- _DATA EXTRACT_:

════

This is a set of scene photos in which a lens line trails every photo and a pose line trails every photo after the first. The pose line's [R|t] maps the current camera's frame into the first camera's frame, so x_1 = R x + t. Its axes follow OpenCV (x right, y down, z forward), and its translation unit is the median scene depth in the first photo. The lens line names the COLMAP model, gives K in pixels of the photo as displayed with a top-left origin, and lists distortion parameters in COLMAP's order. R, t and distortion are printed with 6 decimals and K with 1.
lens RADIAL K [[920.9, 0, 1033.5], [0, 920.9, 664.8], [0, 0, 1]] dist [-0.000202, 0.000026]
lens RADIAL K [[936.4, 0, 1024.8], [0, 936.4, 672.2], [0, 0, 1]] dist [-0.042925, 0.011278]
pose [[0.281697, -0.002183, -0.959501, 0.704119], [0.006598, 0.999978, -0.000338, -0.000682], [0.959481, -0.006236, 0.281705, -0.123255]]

════

- _WHAT YOU SHOULD DO_:
The whole block of data above should be printed again verbatim.

- _SOLUTION TO THE EXERCISE_:
This is a set of scene photos in which a lens line trails every photo and a pose line trails every photo after the first. The pose line's [R|t] maps the current camera's frame into the first camera's frame, so x_1 = R x + t. Its axes follow OpenCV (x right, y down, z forward), and its translation unit is the median scene depth in the first photo. The lens line names the COLMAP model, gives K in pixels of the photo as displayed with a top-left origin, and lists distortion parameters in COLMAP's order. R, t and distortion are printed with 6 decimals and K with 1.
lens RADIAL K [[920.9, 0, 1033.5], [0, 920.9, 664.8], [0, 0, 1]] dist [-0.000202, 0.000026]
lens RADIAL K [[936.4, 0, 1024.8], [0, 936.4, 672.2], [0, 0, 1]] dist [-0.042925, 0.011278]
pose [[0.281697, -0.002183, -0.959501, 0.704119], [0.006598, 0.999978, -0.000338, -0.000682], [0.959481, -0.006236, 0.281705, -0.123255]]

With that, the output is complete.